D) Les communautés de communes
1)Création :
Créées (forte participation de l’état) avec loi de 92 pour élaborer des projets commun de développement au sein de périmètre de solidarité.
C’est le préfet qui prend l’initiative d’une création en mettant en place une commission départementale de coopération intercommunale composée des représentant des communes et des EPCI existant. Elle est chargée du projet de schémas départemental de coopération intercommunale sue lequel les communes délibèrent.
Essentiellement en milieu rurale, elles sont dirigées par un conseil de la communauté de commune ou la repartions des sièges est fonction de la population de la commune (au moins un siège et pas plus de la moitié)
2)Compétences :
Facultatives ou obligatoire comme : aménagement du territoire plus actions de développement économique plus un des domaines suivant :-protection de l’environnement
-politique du logement et du cadre de vie
-la voirie
-construction et fonctionnement des équipements culturels, sportifs et éducatifs.
3)Régime financier :
peut crée des recettes fiscales propres et peuvent percevoir la taxe professionnelle perçue sur les entreprises des zones économiques qu’elle gèrent.

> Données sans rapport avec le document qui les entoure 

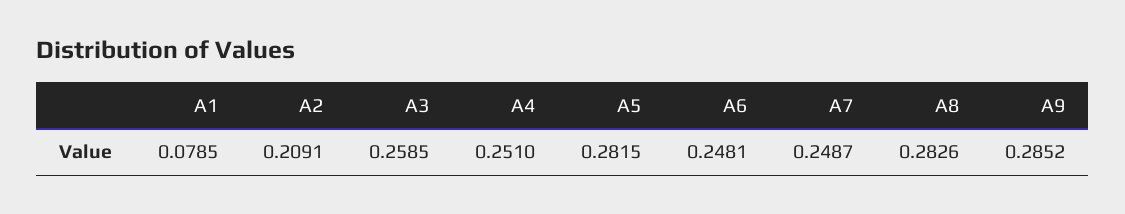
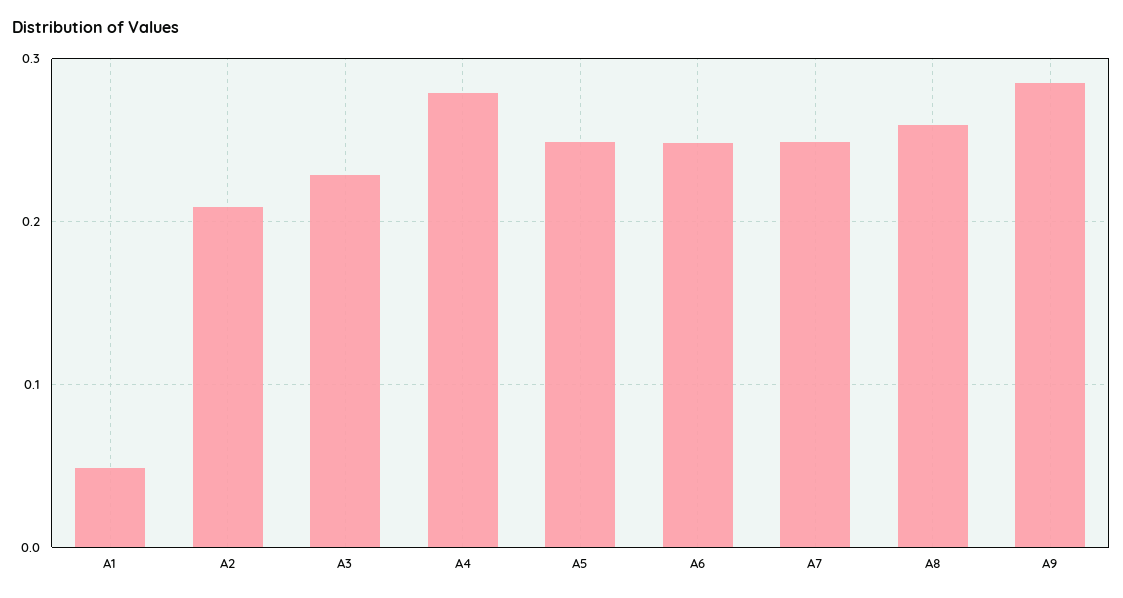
A1: 0.0785 -> 0.05
A3: 0.2585 -> 0.23
A4: 0.251 -> 0.28
A5: 0.2815 -> 0.25
A8: 0.2826 -> 0.26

E) Les communautés d’agglomération
Définit par loi de 99 comme des EPCI regroupant plusieurs commune (ensemble de plus de 50 000 habitants à sa création, d’un seul tenant, sans enclaves et autour de une ou plusieurs communes centre de plus de 15 000 habitants). A sa création elle est substituée de plein droit au syndicat de commune inclus en totalité dans son périmètre.

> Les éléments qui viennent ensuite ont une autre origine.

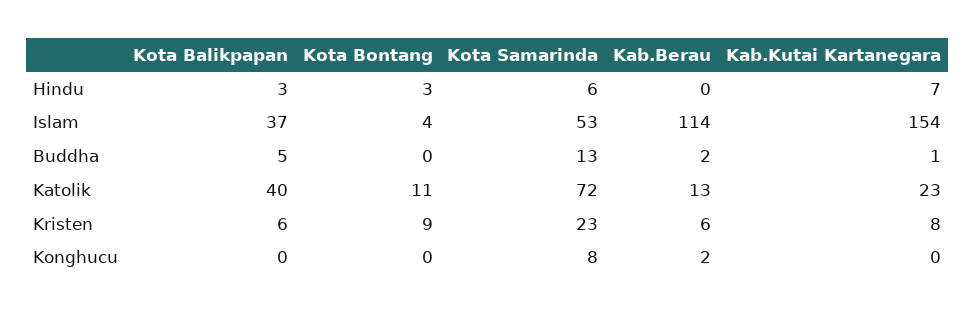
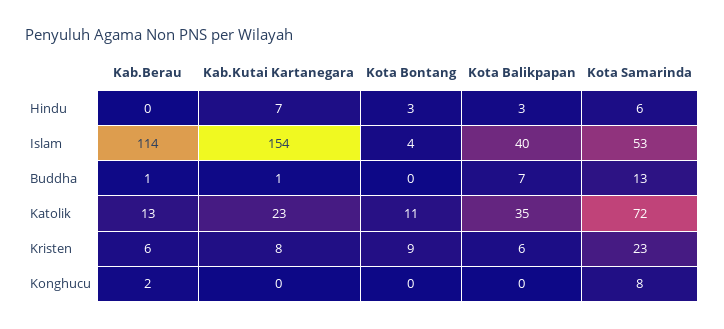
Kota Balikpapan, Islam: 37 -> 40
Kota Balikpapan, Buddha: 5 -> 7
Kab.Berau, Buddha: 2 -> 1
Kota Balikpapan, Katolik: 40 -> 35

Compétences obligatoires : -aménagement du territoire, développement économique et au choix : -voirie
- assainissement eau
-protection de l’environnement
- équipement culturel, sportif et éducatif
Elle est gérée par un conseil composé de délégués des communes . Le nombre et la répartition des sièges est fixé soit à l’amiable soit à la majorité qualifié en fonction de la population.
Le régime de finance est composé : -de la participation des communes
-par des réseaux propre basé sur la taxe professionnelle.